Tête baissée donc, Tsui Hark se lance dans une relecture du « I See Dead People » pourtant éculé pendant des années par l’ex-colonie, certainement dans son désir de le repackager pour un public chinois toujours plus large et, semblerait-il, avide de nanars déguisés en productions AAA. L’intrigue première du film – mais qu’est-il donc arrivé à Guo Dong, et que cache cette cité engloutie ? - s’efface puis disparaît, au profit de la capacité de Gao Jing à assumer ses visions macabres. Le réalisateur cite très ouvertement The Eye – avec un remake éhonté mais efficace de la scène de l’ascenseur – et, flanqué de l’insupportable médium incarné par Chang Chen, Simon, entraîne son héroïne au confins d’un kaléidoscope horrifique gratuit, qui culmine lors de visions plurielles et sans queue ni tête dans son appartement. Une défunte qui réclame à manger dans son lit, un noyé qui traîne dans la salle de bains, un homme au crâne entrouvert qui croasse comme le Toshio de Ju-on (à savoir comme un crapaud métallique), un gendarme qui assure la circulation dans le salon... A cet instant, on comprend que ce qu’il manque à Missing, c’est un fil directeur. Pire : un objectif narratif.
D’ailleurs, au risque de vous spoiler cet édifice surréaliste, Tsui Hark aura tôt fait, façon Boxing Helena, de renier sa longue excursion, glauque et incompréhensible, au profit d’un dernier quart mélo post-mortem teinté de surnaturel (abandonnant d’ailleurs au passage l’iconoclaste signature visuelle première de Missing). Un deuxième film dans le film, qui ignore autant qu’il l’invalide le premier – dans lequel se trouvaient malheureusement les seuls éléments à même de justifier ne serait-ce qu’une once d’implication de notre part.
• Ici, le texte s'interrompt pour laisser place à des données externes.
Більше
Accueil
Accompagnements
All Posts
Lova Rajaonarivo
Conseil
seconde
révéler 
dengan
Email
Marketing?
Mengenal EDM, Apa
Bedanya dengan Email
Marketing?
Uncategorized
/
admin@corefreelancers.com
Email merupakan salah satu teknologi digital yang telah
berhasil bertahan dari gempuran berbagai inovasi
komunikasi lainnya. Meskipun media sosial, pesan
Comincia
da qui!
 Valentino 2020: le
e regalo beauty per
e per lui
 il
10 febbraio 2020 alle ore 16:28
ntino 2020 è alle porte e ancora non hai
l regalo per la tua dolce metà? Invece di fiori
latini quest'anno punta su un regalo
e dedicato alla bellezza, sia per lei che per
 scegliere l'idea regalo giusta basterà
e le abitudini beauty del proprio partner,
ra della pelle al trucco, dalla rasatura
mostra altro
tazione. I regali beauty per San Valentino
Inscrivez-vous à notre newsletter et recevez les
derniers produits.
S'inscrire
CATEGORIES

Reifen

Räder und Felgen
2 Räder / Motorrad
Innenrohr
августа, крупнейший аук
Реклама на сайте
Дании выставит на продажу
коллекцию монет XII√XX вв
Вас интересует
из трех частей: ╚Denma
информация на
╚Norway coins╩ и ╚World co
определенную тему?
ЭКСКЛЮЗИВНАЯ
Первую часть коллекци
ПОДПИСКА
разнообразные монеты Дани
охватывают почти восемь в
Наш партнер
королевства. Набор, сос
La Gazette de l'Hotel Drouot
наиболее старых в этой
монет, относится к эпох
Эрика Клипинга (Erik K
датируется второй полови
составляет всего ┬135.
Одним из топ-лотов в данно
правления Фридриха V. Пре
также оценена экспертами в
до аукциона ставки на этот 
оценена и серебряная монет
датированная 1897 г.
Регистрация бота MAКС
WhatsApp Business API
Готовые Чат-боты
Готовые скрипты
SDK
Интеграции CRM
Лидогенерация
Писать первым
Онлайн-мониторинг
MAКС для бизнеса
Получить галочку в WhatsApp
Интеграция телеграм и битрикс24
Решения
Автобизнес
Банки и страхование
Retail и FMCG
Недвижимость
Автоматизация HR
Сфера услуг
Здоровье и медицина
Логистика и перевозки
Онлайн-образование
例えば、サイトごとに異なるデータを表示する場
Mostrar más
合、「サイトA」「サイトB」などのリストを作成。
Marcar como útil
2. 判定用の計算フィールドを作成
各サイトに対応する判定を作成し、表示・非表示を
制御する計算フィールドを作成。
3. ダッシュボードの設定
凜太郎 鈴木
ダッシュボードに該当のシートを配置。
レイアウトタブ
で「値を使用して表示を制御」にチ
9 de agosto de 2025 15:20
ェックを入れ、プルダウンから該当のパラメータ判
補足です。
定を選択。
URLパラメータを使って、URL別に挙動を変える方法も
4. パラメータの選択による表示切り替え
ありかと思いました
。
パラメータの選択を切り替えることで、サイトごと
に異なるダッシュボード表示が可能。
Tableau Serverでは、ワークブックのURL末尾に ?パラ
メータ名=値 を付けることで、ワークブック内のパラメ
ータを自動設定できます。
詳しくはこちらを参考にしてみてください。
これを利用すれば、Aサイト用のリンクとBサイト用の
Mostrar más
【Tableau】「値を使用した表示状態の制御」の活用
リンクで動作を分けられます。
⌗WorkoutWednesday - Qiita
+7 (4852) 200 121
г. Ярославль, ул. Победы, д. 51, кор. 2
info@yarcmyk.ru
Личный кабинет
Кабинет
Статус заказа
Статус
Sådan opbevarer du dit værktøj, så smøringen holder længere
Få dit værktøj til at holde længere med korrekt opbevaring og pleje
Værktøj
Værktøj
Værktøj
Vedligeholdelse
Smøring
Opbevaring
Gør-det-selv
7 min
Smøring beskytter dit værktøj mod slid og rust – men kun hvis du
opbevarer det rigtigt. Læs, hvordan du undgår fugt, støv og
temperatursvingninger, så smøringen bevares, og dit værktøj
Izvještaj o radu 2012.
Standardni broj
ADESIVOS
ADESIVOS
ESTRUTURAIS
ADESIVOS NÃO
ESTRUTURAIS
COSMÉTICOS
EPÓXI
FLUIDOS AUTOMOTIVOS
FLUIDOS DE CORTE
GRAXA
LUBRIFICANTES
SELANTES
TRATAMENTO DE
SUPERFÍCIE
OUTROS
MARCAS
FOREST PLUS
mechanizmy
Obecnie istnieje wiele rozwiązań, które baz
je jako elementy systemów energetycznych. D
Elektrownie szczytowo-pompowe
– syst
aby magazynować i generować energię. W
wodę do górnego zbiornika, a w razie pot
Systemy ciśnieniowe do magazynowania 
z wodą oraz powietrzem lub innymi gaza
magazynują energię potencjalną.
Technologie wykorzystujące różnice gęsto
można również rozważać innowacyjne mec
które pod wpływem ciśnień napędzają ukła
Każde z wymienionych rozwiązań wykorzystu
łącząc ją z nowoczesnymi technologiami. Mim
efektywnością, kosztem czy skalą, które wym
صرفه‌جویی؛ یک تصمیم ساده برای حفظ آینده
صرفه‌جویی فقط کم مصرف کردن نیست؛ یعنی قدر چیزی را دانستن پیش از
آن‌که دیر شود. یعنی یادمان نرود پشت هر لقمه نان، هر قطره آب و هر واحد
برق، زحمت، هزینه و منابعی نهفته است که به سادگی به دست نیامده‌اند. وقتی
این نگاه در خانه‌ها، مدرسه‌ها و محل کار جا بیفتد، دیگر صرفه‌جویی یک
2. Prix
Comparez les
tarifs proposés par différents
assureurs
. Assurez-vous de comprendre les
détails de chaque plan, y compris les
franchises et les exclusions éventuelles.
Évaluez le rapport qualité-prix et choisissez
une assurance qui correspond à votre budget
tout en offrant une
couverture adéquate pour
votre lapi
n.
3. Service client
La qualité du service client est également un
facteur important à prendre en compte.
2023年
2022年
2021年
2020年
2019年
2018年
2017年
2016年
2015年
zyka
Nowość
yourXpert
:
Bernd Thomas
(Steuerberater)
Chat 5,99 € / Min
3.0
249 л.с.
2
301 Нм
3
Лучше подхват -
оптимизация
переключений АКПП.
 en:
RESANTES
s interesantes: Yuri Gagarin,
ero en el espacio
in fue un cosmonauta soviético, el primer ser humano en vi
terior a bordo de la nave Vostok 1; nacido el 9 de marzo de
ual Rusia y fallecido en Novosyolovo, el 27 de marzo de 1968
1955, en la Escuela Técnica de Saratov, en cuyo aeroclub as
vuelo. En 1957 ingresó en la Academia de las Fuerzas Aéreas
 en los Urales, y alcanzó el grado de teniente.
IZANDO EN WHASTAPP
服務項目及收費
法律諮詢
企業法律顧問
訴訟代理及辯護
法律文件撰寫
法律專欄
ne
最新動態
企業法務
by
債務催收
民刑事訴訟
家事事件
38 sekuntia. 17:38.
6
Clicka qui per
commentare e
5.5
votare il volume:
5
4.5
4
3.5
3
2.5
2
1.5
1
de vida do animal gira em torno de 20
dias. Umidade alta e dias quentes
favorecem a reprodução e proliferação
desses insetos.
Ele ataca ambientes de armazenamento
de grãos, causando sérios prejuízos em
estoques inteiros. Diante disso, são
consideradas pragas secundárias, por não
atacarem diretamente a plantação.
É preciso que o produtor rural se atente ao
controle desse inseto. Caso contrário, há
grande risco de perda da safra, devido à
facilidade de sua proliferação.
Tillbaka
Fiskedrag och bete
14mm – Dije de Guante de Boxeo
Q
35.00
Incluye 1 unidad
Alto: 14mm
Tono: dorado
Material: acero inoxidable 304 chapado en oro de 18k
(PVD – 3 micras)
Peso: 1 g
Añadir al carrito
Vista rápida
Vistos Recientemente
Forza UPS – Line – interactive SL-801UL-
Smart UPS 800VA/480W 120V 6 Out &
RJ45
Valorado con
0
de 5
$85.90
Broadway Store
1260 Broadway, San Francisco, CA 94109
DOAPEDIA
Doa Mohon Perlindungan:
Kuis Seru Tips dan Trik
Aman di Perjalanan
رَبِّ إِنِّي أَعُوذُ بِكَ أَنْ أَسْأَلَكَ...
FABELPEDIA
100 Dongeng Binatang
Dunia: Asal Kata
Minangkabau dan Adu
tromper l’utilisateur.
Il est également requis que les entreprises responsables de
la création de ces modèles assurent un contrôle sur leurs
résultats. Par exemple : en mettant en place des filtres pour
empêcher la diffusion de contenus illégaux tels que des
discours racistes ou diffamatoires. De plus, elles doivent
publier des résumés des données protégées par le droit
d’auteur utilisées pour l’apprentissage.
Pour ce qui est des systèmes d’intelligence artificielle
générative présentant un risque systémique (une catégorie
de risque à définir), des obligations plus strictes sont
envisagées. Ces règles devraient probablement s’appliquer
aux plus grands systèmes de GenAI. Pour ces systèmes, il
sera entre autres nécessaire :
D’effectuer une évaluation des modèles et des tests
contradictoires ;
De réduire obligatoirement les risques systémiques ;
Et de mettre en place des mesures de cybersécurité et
Face à ce gâchis, on se souviendra que le couple Angelica Lee / Chang Chen était tout de même merveilleux dans Betelnut Beauty, que l’affront capillaire sied mal à cette Princess-D, que, sapé par un grand couturier drogué, Tony Leung Ka-fai est encore apte à surprendre ceux qui le reconnaîtront, que les poissons sont capables de briser les aquariums à coups de tête, et que les morts errants s’enflamment au contact des humains. Une conclusion qui n’est certes possible que devant un film de Tsui Hark – l’homme ne se contredit pas et c’est déjà bien – mais qui ne suffit pas à nous impliquer dans ce film qui, deux heures durant, s’efforce de ne rien raconter.
Missing est disponible en DVD HK chez Deltamac, avec sous-titres anglais. La qualité de la copie est inversement proportionnelle à celle du métrage lui-même.